The electronic voice broke the silence, “Analyzing, don’t touch patient.”  A moment later, it announced, “Push flashing button to deliver shock.”  Lawrence pushed the button and the woman’s body jumped on the floor.  The voice instructed, “Begin CPR.”

We switched positions and Lawrence began chest compressions and I held the mask and Ambu Bag, ready to deliver breaths to her.  We continued the cycle of compressions and breaths until the voice interrupted our work.  “Analyzing, don’t touch patient.” 

At the machine’s request, Lawrence pressed the shock button again, causing the woman’s torso to rigidly lurch on the floor and then relax. Rather than immediately begin CPR as instructed by the voice, Lawrence checked for a pulse.  After ten seconds he looked up at me.  Shaking his head back and forth, he peeled the pads from her skin and set them on the floor. 

He reached over and turned off the oxygen tank regulator.  He placed his right hand over her open eyes and slowly moved it down toward her mouth, gently brushing over her eyelids.
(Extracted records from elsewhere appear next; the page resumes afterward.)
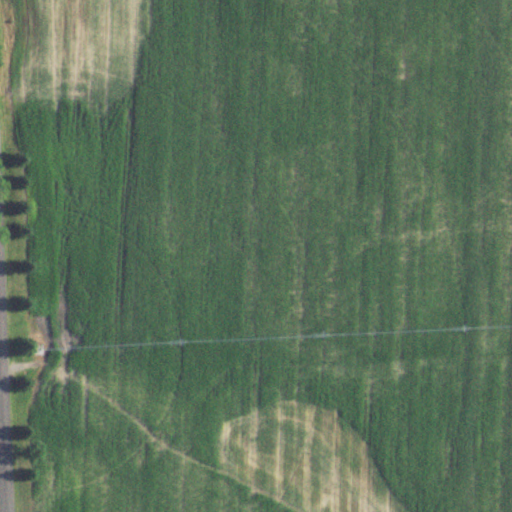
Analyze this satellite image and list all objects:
road: (1, 463)
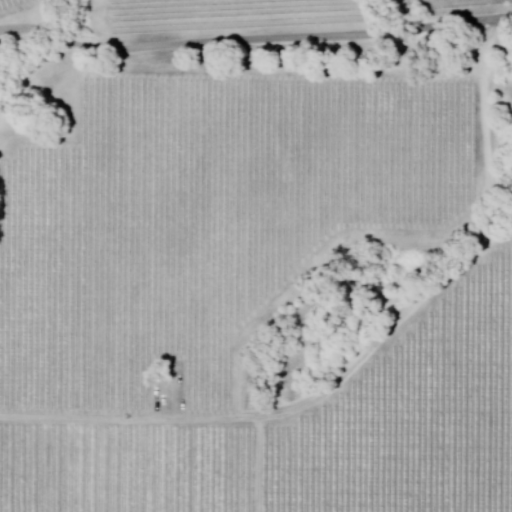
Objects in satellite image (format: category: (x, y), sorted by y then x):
road: (226, 184)
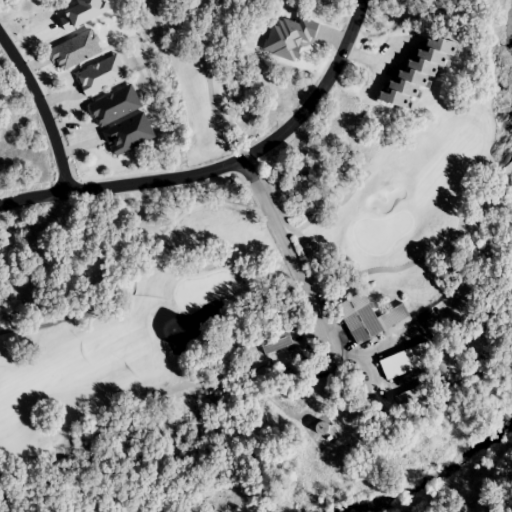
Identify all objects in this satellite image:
building: (419, 71)
building: (101, 75)
building: (115, 105)
road: (42, 109)
building: (128, 134)
road: (222, 165)
park: (363, 192)
road: (290, 255)
building: (368, 318)
building: (274, 340)
building: (407, 360)
park: (171, 386)
building: (411, 397)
When his hand had moved low enough, her eyes became visible again, but  this time they were covered by her closed eyelids.  He had performed the last trick in his repertoire.  
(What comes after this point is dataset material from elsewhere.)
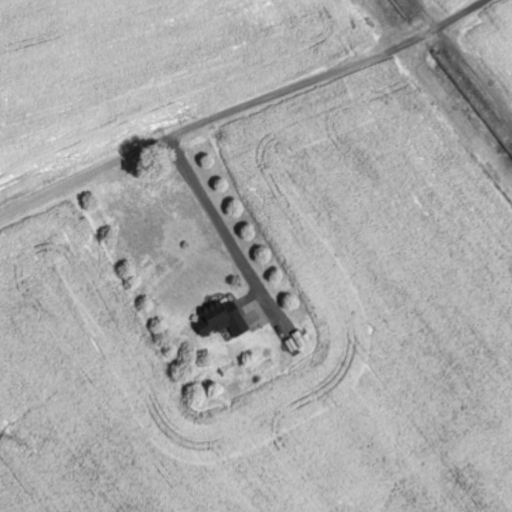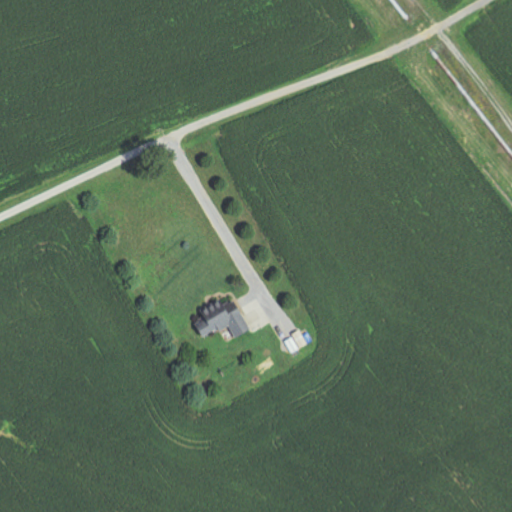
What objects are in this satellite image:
road: (242, 107)
building: (225, 322)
The man who had been seated beside the deceased woman, prior to her collapse, had been silently peering over my shoulder as we worked.  I looked back and I could see his eyes begin to glisten.  The moisture continued to build until it was pooled around his bottom eyelids. Gravity suddenly overcame the surface tension that had been holding the liquid in place and a tear rolled down the side of his left cheek, rapidly at first and then it slowed, leaving a wet trail in its wake.  “One hour past, she say ‘have pain in head.’  She say, ‘feel bad, very hot,’” he offered in explanation as he pulled the severed halves of her shirt together to cover her naked chest.

He obviously didn’t want to leave her side.  He couldn’t believe she was gone.  Three and a half hours ago, they had been embarking on a journey together.  Now he was embarking upon another journey, a journey of solitude.
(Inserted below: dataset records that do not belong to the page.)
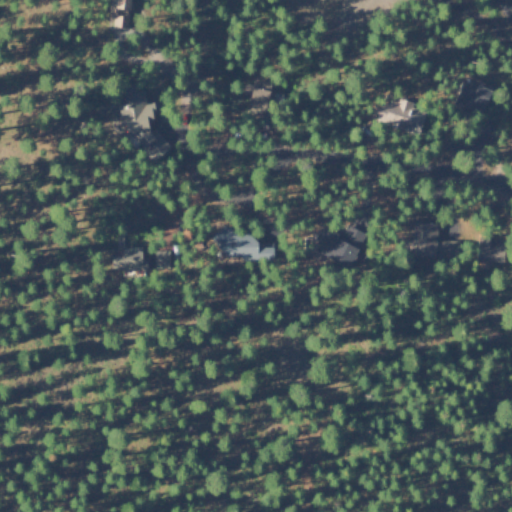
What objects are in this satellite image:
road: (507, 6)
road: (485, 21)
building: (467, 96)
building: (398, 114)
building: (140, 126)
building: (510, 136)
road: (285, 154)
building: (421, 238)
building: (239, 245)
building: (331, 245)
building: (126, 260)
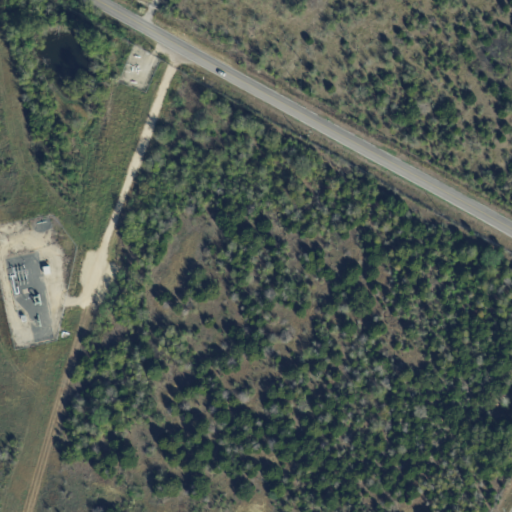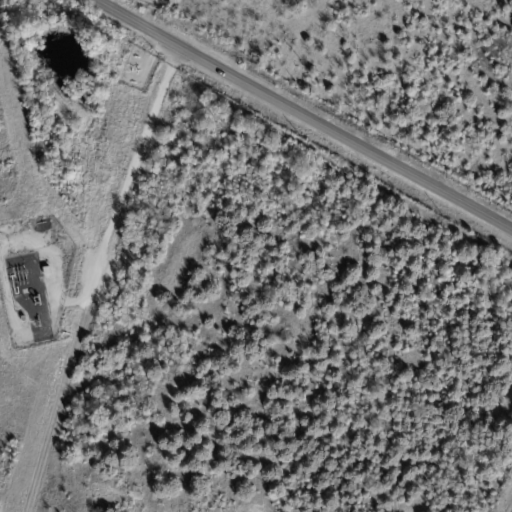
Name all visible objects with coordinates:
road: (303, 116)
building: (45, 271)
As if to add an exclamation mark to her passing, there was a crash to my left.  I looked and saw a man laying on his back, five paces away. To the man's right, I saw a woman standing with glassed over eyes and a thin crimson streak from her right nostril that nearly reached her upper lip.  Before my watching eyes, she teetered forward.  At the point where the attraction of the earth’s mass was about to take over, she caught herself and leaned backwards to counteract the forward motion.  She went too far and toppled over.  Her head hit the table behind her, cracking like a bat striking a ball.  Her head snapped forward causing her chin to briefly touch her chest before her head began another backwards trek, proving Newton’s third law:
For every action there is an equal and opposite reaction
.  As her back hit the ground, her head achieved its maximum rearward velocity and smashed into the tile floor.  From the way she landed and the hollow crack of her head smashing into the tile, I judged there was no way she survived the fall.